Wenige Monate später stehen Amandah (Gesang, Gitarre), Ashley (Bass), Taylor (Violine), Sarah (Keyboard) und Timmy (Schlagzeug) am anderen Ende der Welt mit The Go-Team auf englischen Bühnen und begeistern die Menge mit ihrem frischen Party-Rock. Dabei würden sie in den meisten Clubs, in denen sie bisher gespielt haben, nicht mal ein Bier bekommen. Doch auch wenn den Muttis beim Anblick des 17-jährigen Schlagzeugers Timmy die Milch in die Brust schießt, spielen Operator Please alles andere als Minderjährigen-Rock.
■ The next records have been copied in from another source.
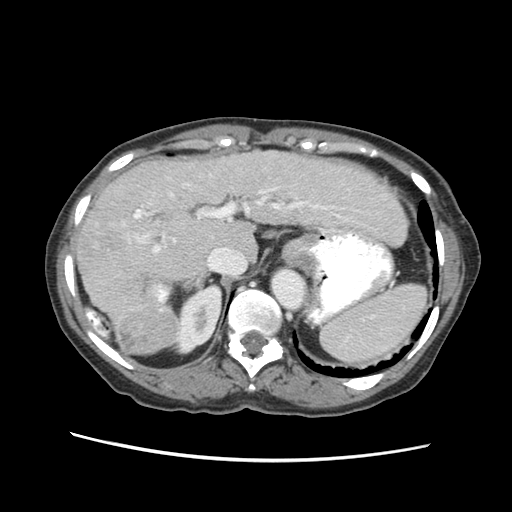
Contrast-enhanced abdominal CT (liver protocol), one axial slice; position 42 of 63 along the scan axis; soft-tissue window (W 400 / L 40 HU); 2.5 mm slice thickness; 512 × 512 image matrix. From the clinical record (not read from this slice): diagnosis: hepatocellular carcinoma (patient treated with transarterial chemoembolisation; whether this scan precedes or follows treatment is not stated here); TNM stage (as recorded): Stage-I; Child-Pugh class: B; tumour differentiation: well differentiated; tumour nodularity: uninodular.
Structures marked on this image (semi-automatically segmented with operator editing):
- liver parenchyma outside the tumour (the mass and vessels are separate outlines, so this box may not span the whole liver): bounding box <76,148,406,354> (left, top, right, bottom; pixels)
- mass: <111,297,179,353>
- portal vein: <132,194,343,254>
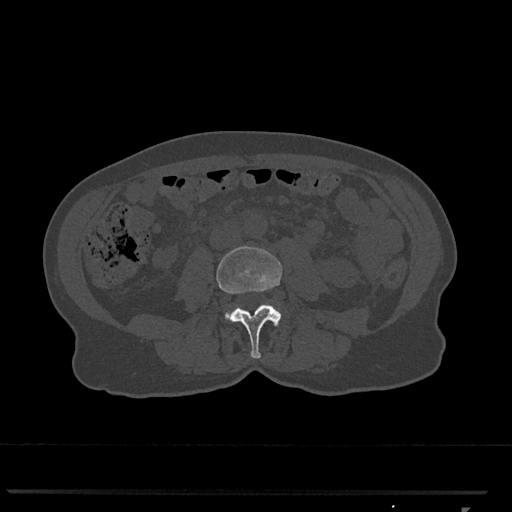
CT including the spine, one axial slice. Slice 257 of 793 in the series (ordered by position). 120 kVp. Bone window (W 1800 / L 400 HU). 0.5 mm slice thickness. 512 × 512 image matrix, field of view 380 × 380 mm. Patient: female, 62 years. Case-level facts recorded for this patient, not image findings: primary cancer: renal.
Structures marked on this image (semi-automatically segmented with operator editing):
- L3 vertebra: bounding box (x1, y1, x2, y2) in pixels: (217, 246, 282, 359)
Natürlich mussten sich Operator Please erst einmal in Australien beweisen, bevor sie in die liebe weite Welt geschickt wurden. Anfang 2005 suchte sich Sängerin Amandah einige Mitschüler, um am “Battle of the Bands” ihrer High School teilzunehmen. Ihr Sieg brachte ihnen nur eine große Schachtel Donuts ein, doch die Geburtsstunde von Operator Please war gekommen. In kürzester Zeit erspielten sie sich eine beachtliche Fanbasis, ihr treibender Tischtennis-Song lief auf allen australischen Radiokanälen und in diesem Sommer teilten sie sich die Bühne mit den Arctic Monkeys und den Kaiser Chiefs.
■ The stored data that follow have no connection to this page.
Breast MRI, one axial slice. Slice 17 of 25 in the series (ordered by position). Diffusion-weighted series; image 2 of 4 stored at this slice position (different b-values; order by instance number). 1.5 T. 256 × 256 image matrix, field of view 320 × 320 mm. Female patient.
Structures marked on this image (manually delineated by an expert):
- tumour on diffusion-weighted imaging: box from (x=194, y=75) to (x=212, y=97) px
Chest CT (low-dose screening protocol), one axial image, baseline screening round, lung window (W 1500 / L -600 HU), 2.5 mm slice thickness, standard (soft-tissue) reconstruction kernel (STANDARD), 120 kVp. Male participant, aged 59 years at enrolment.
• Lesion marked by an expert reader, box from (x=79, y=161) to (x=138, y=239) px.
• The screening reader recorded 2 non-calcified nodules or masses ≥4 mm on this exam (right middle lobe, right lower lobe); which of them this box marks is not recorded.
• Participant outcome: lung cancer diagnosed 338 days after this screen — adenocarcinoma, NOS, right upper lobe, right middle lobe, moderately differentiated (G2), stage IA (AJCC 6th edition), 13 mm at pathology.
Das war schon verrückt, eigentlich unglaublich”, jauchzt Amandah, während sie im Backstage des Berliner “Rosi’s” unruhig auf und ab wippt. “Wir hatten ein paar kleine Konzerte gespielt und dann kommt diese E-Mail von einem Label; wir dachten, da will uns einer verarschen und haben natürlich nicht geantwortet, doch einige Tage später kam noch eine. Wir konnten es echt nicht glauben.” Die 16- bis 19-jährigen Teens wurden von Virgin unter Vertrag genommen und veröffentlichen im November 2007 ihr erstes Album. “Wir wollen feiern, Spaß haben, neue Leute kennen lernen. Wer hat schon die Chance, in unserem Alter die halbe Welt zu bereisen?! Wir haben jetzt schon mehr Länder gesehen als unsere Eltern zusammen”, grinst Sarah. “Ich meine, gerade war Adam Green unter den Zuschauern. Adam Green hat sich unser Konzert angeschaut. In Australien würde so was nie passieren.”

Adam Green hat die Qualität der Pop-Punk-Teens schon erkannt. Von ihrem wilden Mix, der irgendwo zwischen The Gossip, You Say Party! We Say Die! und den Yeah, Yeah, Yeahs herum springt, werden wir noch einiges zu hören bekommen hören. Versprochen!